TASK OBJECTIVE: Reproduce only what runs from the line containing "middle dip: (281, 203)" to the line containing "ring pip: (377, 190)" in the records below, inclusive. Keep it exact, and keep the pictures out.
======== SUPPLIED DATA
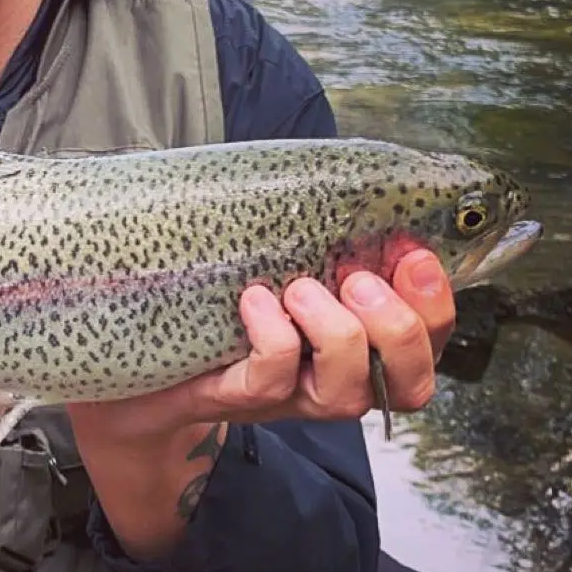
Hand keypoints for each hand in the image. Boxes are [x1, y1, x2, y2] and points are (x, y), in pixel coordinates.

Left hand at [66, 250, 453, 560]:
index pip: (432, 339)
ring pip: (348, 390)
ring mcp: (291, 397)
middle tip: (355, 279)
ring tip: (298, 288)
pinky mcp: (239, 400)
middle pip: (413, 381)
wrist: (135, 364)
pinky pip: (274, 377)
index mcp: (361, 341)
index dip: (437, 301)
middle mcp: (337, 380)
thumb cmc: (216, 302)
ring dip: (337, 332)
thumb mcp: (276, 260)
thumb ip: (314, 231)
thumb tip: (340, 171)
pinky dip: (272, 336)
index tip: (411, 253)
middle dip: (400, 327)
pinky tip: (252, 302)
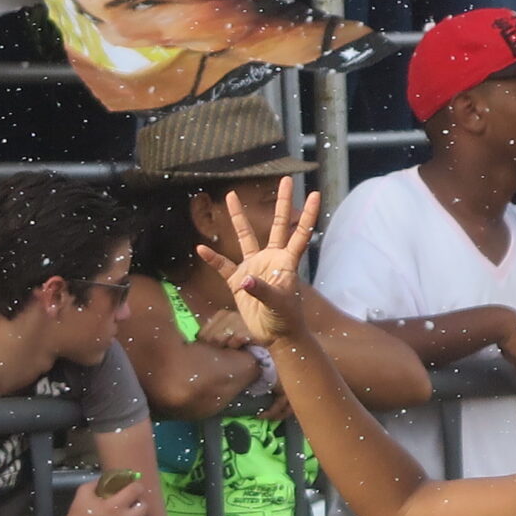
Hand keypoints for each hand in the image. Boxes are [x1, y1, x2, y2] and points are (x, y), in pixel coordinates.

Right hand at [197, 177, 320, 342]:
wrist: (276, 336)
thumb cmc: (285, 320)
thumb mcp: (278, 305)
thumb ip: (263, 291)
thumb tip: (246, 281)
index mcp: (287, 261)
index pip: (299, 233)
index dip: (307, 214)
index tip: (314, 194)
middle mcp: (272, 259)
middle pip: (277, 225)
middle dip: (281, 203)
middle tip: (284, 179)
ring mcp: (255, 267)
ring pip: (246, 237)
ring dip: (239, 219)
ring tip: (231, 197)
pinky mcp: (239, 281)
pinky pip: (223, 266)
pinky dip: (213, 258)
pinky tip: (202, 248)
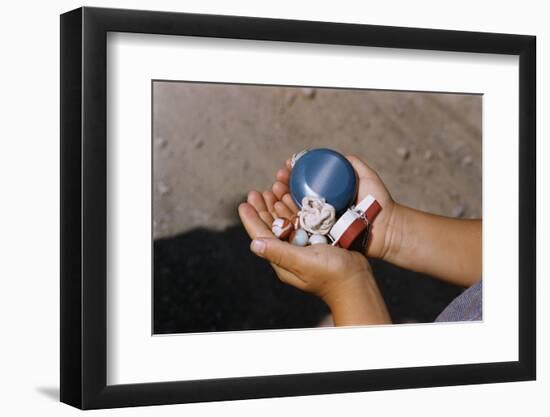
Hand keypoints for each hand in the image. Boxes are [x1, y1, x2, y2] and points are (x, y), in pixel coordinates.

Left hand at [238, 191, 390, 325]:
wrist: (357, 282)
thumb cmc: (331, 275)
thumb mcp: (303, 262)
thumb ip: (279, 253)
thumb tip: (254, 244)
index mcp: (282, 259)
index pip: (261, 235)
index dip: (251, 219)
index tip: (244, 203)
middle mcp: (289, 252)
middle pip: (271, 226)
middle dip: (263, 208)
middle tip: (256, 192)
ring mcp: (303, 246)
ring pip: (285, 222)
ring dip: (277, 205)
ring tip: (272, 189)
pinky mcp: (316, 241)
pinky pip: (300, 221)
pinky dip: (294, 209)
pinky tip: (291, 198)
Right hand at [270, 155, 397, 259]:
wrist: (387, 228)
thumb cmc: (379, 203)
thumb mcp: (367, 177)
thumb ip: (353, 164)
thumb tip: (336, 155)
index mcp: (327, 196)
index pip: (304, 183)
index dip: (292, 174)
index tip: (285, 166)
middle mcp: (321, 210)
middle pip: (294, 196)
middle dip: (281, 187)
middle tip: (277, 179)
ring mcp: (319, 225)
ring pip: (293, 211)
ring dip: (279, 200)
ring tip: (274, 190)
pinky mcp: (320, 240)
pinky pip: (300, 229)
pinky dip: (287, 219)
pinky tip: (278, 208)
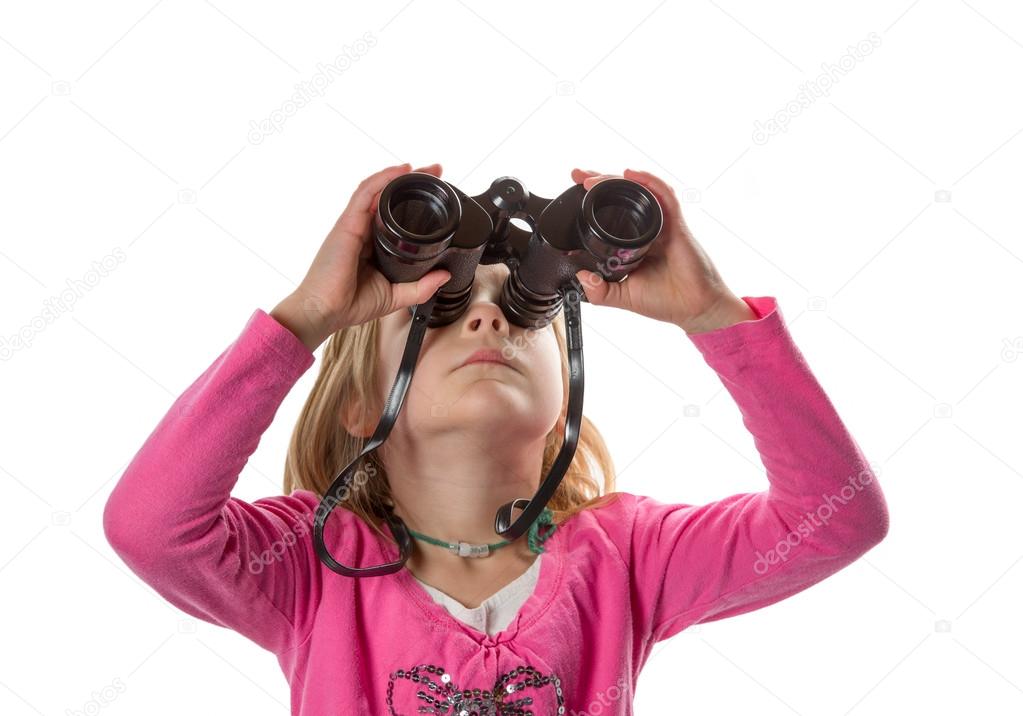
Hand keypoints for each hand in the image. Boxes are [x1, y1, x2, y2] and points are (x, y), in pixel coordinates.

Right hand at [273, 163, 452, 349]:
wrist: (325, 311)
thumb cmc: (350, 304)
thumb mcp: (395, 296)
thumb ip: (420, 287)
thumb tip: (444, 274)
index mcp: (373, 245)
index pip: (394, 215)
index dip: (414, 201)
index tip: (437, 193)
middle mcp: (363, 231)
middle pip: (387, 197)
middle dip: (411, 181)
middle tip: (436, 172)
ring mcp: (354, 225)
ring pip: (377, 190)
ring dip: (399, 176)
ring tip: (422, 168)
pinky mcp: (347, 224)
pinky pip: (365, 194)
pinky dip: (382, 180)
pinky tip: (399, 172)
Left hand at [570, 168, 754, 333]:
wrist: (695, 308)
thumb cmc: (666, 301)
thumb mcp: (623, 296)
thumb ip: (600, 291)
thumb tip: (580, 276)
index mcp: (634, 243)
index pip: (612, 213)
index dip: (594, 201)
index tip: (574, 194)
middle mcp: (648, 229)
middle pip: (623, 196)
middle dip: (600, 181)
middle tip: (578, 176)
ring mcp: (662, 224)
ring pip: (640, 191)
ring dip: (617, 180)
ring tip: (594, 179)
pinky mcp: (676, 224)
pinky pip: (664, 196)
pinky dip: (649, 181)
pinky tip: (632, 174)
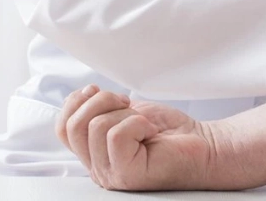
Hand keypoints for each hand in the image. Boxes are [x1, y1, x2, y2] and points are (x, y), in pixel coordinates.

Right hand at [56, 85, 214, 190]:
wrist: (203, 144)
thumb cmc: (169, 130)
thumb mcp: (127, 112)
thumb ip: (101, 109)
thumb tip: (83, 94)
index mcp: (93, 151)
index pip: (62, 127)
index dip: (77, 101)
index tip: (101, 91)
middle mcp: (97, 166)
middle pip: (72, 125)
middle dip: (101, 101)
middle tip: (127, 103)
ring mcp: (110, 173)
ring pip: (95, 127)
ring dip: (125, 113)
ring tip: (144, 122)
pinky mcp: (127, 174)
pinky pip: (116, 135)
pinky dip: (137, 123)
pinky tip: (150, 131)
================
ANSWER TO THIS EXERCISE:
middle dip: (281, 203)
middle tip: (284, 179)
ring mcp: (255, 267)
ring pip: (246, 237)
ring dip: (239, 219)
ring tip: (231, 197)
pinky mcp: (239, 281)
pinky pip: (223, 266)
pinky dip: (213, 258)
pinky tip: (202, 248)
Hand keypoints for each hand in the image. Boxes are [x1, y1, x2, y2] and points are (x, y), in pixel coordinates.

Left hand at [238, 191, 390, 325]:
wrist: (357, 282)
thumb cmc: (331, 275)
thumb mcp: (303, 262)
thumb ip: (279, 253)
thumb tip: (254, 244)
index mcp: (282, 259)
index pip: (261, 235)
index dip: (251, 219)
index tip: (244, 203)
middle mcp: (289, 252)
middle pip: (271, 226)
middle dip: (263, 208)
middle tip: (256, 192)
ring mcp: (303, 246)
ring pip: (285, 222)
ring dip: (277, 205)
ring tip: (272, 189)
pinky mcp: (316, 241)
pinky pip: (300, 221)
pinky dip: (294, 209)
pinky tip: (291, 198)
Right hand at [270, 155, 397, 259]:
wrist: (387, 228)
thumb cmc: (379, 203)
thumb mcp: (367, 177)
thumb ip: (353, 164)
thumb tip: (336, 155)
index mcp: (327, 196)
index pip: (304, 183)
index dip: (292, 174)
index tip: (285, 166)
middle mcp: (321, 210)
middle pip: (294, 196)
middle dip: (281, 187)
middle tip: (277, 179)
ring mcp: (319, 225)
ring pip: (293, 211)
ring dip: (279, 200)
ring tip: (274, 190)
pinky mcp: (320, 240)
pinky pip: (300, 229)
pinky dip: (287, 219)
pinky tip: (278, 208)
Hand keypoints for each hand in the image. Boxes are [x1, y1, x2, y2] and points are (x, y), in pixel coordinates.

Right hand at [273, 163, 452, 349]:
wrist: (325, 311)
thumb cmc: (350, 304)
thumb mcp: (395, 296)
thumb ip: (420, 287)
thumb tip: (444, 274)
index mcp: (373, 245)
index pip: (394, 215)
index dip: (414, 201)
index tip: (437, 193)
middle mcp: (363, 231)
middle pip: (387, 197)
middle dip: (411, 181)
middle tip: (436, 172)
ring mcp: (354, 225)
ring pip: (377, 190)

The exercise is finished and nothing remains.